Un transfert réfléchi pour conserver la paix de l’esprit

Le transfert d’une entreprise agricole, ça se prépare. Bien des propriétaires l’ont appris à leur dépends et bien des jeunes ne peuvent parvenir à réaliser leur rêve en raison des complications qui peuvent survenir en cours de route. Heureusement, il existe maintenant un outil utile et éprouvé qui permet à tous d’y trouver leur compte, en minimisant les tracas qui se rattachent à ce genre d’opération.

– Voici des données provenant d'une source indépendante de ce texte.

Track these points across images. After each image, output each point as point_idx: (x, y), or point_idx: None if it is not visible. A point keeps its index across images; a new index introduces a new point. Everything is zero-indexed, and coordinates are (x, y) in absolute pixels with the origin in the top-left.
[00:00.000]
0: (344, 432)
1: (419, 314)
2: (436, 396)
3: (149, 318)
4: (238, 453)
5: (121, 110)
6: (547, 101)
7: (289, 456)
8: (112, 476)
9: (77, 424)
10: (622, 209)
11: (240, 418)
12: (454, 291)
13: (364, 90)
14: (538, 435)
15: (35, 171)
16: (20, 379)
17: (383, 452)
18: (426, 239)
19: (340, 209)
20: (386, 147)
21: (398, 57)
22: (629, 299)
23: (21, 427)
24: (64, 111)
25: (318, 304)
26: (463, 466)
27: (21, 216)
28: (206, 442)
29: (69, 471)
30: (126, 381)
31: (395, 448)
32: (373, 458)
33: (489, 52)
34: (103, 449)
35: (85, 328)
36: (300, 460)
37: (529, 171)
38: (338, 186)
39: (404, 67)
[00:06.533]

Tiré d’un modèle développé par la firme Raymond Chabot Grant Thornton pour les entreprises de tout genre, le modèle a été repris et adapté par Chantal Bourgeois pour le monde agricole. Première directrice principale au sein de l’entreprise à Saint-Hyacinthe, Mme Bourgeois est également copropriétaire d’une entreprise avicole avec sa sœur et son beau-frère, exploitant la terre qui appartient à sa famille depuis six générations.

«Il y a longtemps que je cherche des moyens pour faciliter le transfert des entreprises agricoles à notre relève, car je crois qu’il est primordial de conserver nos acquis au Québec plutôt que de vendre nos entreprises saines et florissantes à des intérêts étrangers», explique la détentrice de l’Ordre du mérite agricole, édition 2010.

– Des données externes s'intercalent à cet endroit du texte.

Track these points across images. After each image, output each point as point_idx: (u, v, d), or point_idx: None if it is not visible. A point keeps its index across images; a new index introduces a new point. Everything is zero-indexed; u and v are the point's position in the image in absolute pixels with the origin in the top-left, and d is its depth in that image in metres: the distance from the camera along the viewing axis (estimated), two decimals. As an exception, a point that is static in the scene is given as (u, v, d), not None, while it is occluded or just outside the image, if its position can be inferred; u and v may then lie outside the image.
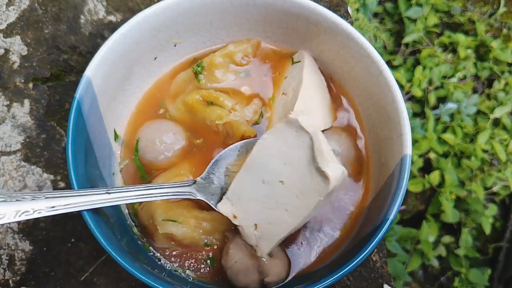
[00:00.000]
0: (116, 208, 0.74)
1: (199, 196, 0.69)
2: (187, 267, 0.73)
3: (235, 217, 0.69)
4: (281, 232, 0.66)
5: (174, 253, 0.73)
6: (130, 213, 0.76)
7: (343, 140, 0.78)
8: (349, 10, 1.06)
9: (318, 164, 0.61)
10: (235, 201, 0.69)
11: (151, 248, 0.73)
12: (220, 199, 0.71)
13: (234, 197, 0.69)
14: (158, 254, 0.73)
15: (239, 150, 0.74)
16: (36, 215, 0.56)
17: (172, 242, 0.72)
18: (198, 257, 0.73)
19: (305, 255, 0.72)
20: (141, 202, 0.74)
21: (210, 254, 0.73)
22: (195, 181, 0.70)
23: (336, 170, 0.62)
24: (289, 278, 0.71)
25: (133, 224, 0.75)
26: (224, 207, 0.69)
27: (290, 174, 0.65)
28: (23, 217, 0.55)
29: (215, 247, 0.73)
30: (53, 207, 0.57)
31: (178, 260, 0.73)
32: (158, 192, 0.65)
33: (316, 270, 0.70)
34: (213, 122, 0.78)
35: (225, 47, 0.83)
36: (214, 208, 0.70)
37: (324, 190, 0.62)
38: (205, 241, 0.72)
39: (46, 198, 0.58)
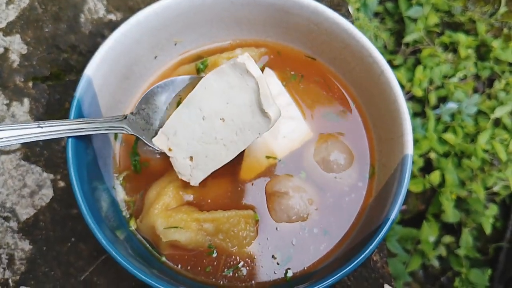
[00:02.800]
0: (123, 223, 0.73)
1: (131, 131, 0.71)
2: (192, 270, 0.72)
3: (170, 150, 0.72)
4: (217, 164, 0.71)
5: (179, 258, 0.72)
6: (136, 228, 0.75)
7: (341, 147, 0.78)
8: (350, 10, 1.05)
9: (263, 106, 0.65)
10: (171, 136, 0.71)
11: (157, 255, 0.73)
12: (155, 135, 0.73)
13: (171, 131, 0.71)
14: (165, 260, 0.72)
15: (170, 88, 0.76)
16: None
17: (177, 250, 0.72)
18: (203, 260, 0.72)
19: (305, 255, 0.72)
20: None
21: (215, 254, 0.72)
22: (126, 116, 0.71)
23: (276, 111, 0.67)
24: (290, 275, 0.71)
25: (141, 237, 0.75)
26: (159, 141, 0.72)
27: (231, 113, 0.68)
28: None
29: (219, 247, 0.72)
30: None
31: (185, 264, 0.72)
32: (91, 127, 0.66)
33: (316, 270, 0.70)
34: None
35: (232, 51, 0.82)
36: (147, 143, 0.72)
37: (264, 128, 0.67)
38: (210, 242, 0.72)
39: None
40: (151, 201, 0.73)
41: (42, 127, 0.61)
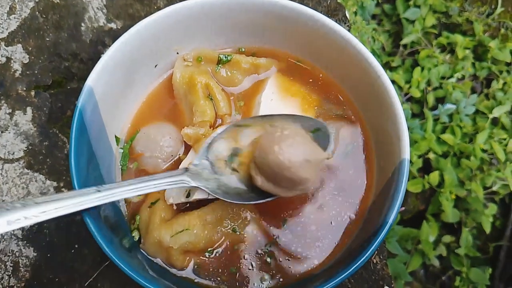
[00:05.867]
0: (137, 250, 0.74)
1: (194, 183, 0.68)
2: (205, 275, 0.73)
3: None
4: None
5: (195, 267, 0.73)
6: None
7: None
8: (347, 14, 1.07)
9: None
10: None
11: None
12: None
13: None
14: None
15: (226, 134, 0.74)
16: (28, 222, 0.55)
17: (190, 255, 0.72)
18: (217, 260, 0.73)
19: (305, 259, 0.73)
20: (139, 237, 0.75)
21: (221, 249, 0.73)
22: (187, 168, 0.70)
23: None
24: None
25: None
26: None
27: None
28: (14, 226, 0.54)
29: (227, 235, 0.73)
30: (44, 211, 0.57)
31: (205, 272, 0.73)
32: (152, 184, 0.64)
33: (316, 273, 0.71)
34: (191, 118, 0.80)
35: (257, 58, 0.84)
36: (208, 192, 0.68)
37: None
38: (218, 234, 0.72)
39: (36, 203, 0.57)
40: (146, 221, 0.73)
41: (101, 191, 0.61)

Pour Mme Bourgeois, il ne faut jamais oublier que le milieu agricole est un milieu axé sur l’humain car il s’agit très souvent d’entreprises familiales. Le transfert à la relève se doit d’être harmonieux malgré ses complexités, car les membres de la famille sont très proches, souvent même voisins.

D’ailleurs, cinq des sept étapes pour un transfert réussi qu’elle a imaginées sont axées sur la communication entre les propriétaires et leur relève plutôt que sur l’aspect financier de l’opération.

Sept étapes simples
Tout d’abord, il importe d’établir un portrait complet de la situation de l’entreprise, ainsi que de déterminer la vision des intervenants et leurs interactions réciproques. «L’histoire de chaque ferme est différente et unique. Il faut être en mesure de déterminer la situation réelle de l’entreprise avant d’entreprendre le processus de transfert».

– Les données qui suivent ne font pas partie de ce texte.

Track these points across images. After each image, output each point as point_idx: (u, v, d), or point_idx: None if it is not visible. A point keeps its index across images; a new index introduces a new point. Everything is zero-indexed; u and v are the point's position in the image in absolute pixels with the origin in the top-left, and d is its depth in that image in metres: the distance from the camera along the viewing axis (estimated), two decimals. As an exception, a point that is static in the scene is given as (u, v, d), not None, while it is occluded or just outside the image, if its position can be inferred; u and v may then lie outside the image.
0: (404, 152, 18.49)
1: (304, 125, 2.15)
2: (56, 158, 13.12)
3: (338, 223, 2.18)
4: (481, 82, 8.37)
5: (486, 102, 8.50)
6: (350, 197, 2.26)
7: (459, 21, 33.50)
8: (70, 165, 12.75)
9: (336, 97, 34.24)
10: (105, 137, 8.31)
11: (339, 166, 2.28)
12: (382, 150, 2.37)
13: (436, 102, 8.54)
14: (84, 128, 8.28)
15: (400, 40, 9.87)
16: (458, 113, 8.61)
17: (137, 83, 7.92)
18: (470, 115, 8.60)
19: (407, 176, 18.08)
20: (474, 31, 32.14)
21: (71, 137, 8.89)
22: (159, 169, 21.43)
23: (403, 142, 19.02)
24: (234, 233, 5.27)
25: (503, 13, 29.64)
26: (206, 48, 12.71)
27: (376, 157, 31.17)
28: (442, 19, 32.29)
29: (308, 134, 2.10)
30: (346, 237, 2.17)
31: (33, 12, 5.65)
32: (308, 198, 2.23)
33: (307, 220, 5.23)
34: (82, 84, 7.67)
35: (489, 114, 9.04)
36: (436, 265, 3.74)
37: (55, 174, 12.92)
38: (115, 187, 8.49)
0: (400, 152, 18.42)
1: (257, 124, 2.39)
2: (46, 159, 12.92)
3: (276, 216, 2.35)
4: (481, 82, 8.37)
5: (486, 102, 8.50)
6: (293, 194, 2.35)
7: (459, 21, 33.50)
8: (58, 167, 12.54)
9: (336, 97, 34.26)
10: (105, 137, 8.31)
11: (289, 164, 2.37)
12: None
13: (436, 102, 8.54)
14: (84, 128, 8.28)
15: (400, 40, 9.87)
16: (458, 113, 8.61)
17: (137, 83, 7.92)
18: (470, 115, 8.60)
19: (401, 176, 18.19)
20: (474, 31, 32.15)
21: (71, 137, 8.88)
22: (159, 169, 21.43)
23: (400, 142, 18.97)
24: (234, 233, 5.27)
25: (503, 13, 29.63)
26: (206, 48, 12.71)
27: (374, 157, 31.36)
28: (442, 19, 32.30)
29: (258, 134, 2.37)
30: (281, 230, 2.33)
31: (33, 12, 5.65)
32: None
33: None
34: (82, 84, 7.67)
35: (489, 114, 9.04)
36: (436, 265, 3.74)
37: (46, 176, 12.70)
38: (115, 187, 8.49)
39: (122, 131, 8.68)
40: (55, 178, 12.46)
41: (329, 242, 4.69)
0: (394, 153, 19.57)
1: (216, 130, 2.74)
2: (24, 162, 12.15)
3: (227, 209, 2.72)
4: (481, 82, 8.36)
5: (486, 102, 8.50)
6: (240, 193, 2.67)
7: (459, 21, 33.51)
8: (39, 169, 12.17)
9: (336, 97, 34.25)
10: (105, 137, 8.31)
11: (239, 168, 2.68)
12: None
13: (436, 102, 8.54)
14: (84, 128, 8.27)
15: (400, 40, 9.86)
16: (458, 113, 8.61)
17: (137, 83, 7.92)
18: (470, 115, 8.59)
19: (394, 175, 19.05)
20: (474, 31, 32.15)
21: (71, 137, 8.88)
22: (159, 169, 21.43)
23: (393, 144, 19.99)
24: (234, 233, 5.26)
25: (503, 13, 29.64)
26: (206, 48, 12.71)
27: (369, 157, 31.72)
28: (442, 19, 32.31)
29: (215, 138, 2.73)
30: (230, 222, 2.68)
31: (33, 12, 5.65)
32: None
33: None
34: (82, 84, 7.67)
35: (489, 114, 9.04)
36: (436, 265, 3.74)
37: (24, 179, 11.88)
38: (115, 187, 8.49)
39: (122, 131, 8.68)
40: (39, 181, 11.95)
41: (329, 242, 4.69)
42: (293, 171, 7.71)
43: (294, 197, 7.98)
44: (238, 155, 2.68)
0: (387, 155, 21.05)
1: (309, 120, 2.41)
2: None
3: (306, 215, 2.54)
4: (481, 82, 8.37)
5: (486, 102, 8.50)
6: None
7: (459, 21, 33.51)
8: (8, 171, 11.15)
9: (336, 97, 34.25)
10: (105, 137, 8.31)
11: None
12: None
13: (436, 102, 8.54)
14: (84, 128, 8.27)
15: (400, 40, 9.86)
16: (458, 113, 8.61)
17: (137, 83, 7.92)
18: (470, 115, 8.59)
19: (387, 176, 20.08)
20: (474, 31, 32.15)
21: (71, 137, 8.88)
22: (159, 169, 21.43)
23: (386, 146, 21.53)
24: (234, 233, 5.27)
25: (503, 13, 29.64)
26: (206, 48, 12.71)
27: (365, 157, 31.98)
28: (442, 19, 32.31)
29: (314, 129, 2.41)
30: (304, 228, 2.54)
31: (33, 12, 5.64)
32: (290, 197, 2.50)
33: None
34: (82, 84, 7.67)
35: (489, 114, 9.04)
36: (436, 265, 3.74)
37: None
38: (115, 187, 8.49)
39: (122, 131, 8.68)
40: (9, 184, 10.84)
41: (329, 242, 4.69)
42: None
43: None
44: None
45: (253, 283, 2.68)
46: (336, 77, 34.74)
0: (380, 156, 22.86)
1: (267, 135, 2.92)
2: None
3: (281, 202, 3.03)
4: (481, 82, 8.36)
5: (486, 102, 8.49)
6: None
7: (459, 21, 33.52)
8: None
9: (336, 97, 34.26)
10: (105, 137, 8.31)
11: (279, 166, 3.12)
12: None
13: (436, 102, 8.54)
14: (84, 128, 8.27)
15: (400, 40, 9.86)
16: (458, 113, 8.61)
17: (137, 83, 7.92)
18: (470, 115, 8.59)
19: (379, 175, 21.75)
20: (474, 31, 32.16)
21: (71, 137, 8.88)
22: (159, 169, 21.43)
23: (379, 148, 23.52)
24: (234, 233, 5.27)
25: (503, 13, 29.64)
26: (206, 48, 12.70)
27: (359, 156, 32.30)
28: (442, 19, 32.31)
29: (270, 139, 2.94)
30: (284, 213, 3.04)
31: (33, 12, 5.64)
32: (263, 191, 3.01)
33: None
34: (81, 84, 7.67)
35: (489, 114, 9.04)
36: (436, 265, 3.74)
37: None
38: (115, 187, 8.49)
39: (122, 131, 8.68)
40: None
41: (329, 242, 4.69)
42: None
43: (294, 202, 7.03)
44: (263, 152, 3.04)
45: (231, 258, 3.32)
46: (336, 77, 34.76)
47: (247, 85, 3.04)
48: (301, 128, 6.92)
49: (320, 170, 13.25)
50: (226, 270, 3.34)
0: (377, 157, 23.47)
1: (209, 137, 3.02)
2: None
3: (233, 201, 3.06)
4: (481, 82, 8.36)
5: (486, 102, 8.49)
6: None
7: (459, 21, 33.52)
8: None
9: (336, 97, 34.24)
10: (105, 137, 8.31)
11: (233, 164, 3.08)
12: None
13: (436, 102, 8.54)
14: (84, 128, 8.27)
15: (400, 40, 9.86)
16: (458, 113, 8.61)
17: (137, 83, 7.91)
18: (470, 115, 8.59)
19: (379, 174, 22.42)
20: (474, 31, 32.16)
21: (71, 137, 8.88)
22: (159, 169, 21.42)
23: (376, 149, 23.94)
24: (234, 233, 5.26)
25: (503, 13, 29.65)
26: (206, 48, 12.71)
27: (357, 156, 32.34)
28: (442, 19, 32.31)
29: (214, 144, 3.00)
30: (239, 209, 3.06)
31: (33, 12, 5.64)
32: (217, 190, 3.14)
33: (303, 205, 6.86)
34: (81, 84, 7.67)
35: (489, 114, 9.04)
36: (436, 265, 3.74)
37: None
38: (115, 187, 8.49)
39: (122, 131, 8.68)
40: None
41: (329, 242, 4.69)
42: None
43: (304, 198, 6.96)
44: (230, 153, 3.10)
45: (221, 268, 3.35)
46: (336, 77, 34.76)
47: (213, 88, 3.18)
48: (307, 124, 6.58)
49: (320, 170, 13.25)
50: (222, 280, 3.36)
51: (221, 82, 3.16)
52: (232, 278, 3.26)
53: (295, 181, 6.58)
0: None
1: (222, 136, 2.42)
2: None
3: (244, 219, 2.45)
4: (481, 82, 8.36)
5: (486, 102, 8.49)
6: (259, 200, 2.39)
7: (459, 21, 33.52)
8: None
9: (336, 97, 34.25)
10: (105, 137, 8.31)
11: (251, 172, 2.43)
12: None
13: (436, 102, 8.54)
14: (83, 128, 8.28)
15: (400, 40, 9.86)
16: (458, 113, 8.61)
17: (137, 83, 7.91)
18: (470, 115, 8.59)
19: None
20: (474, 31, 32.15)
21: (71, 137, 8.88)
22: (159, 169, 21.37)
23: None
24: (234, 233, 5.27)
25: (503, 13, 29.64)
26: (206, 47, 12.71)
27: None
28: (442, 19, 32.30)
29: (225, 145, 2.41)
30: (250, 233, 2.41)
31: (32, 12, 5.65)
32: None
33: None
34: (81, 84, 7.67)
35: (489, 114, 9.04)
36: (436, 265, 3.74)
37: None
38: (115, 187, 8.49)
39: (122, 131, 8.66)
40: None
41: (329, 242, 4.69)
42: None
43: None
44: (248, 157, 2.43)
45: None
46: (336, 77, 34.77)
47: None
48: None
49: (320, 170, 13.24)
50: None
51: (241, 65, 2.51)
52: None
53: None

Ensuite, on doit mobiliser les acteurs stratégiques qui agiront dans le transfert. «C’est à cette étape que les gens s’assoient et discutent ensemble du projet. Dans notre cas en particulier, nous avons décidé de transformer la ferme laitière de mes parents en une entreprise avicole. Nous n’avons rien détruit, nous avons simplement fait évoluer la ferme. Mais il fallait expliquer notre vision à mes parents pour ne pas les inquiéter ou les brusquer», précise Mme Bourgeois.

Puis, il faut analyser les besoins financiers et les capacités financières de chacun. «Et ce n’est pas juste une question de sous. Il faut que les deux parties expriment leurs besoins, que les parents déterminent quelles sont leurs attentes et comment les enfants désirent investir dans l’entreprise».

En quatrième lieu, les acteurs doivent déterminer vers où ira l’agriculture telle qu’ils la voient, quels seront les obstacles possibles, les besoins potentiels en terme de ressources, les axes de développement à prioriser.

Les cinquième et sixième étapes sont consacrées à l’aspect financier du transfert. On y traite des aspects fiscaux de la transaction ainsi que du plan de financement. «Plusieurs points doivent être abordés comme la structure légale de l’entreprise, les testaments, la convention entre les actionnaires, le patrimoine familial, etc.»

Enfin, on peut mettre en place le transfert. Cette étape peut s’étendre sur une longue période. «Dans notre cas, nous dînons tous les samedis midis avec nos enfants respectifs pour discuter et prendre des décisions, car nous sommes en processus de transfert. Nos deux familles, à ma sœur et moi, comptent sept enfants âgés de 27 à 14 ans et certains sont intéressés à prendre la relève. Et il ne faut pas oublier que les plus jeunes peuvent un jour vouloir s’y joindre».
Mme Bourgeois rappelle qu’il est important également de prendre des pauses au cours du processus si on en ressent le besoin.

Présentation publique
Le processus a été présenté pour la première fois aux agriculteurs lors de l’édition 2012 du Rendez-vous avicole de l’AQINAC et il le sera à nouveau au cours d’autres événements regroupant des propriétaires d’entreprises agricoles.
Pour en faciliter l’utilisation, il est présenté sur un napperon au design très dynamique et coloré, conçu par le fils de Mme Bourgeois. «Ce que nous voulons, c’est que les gens ait l’occasion d’avoir le processus sous les yeux pour se rappeler qu’un transfert de ferme, ça se planifie à long terme», conclut Mme Bourgeois.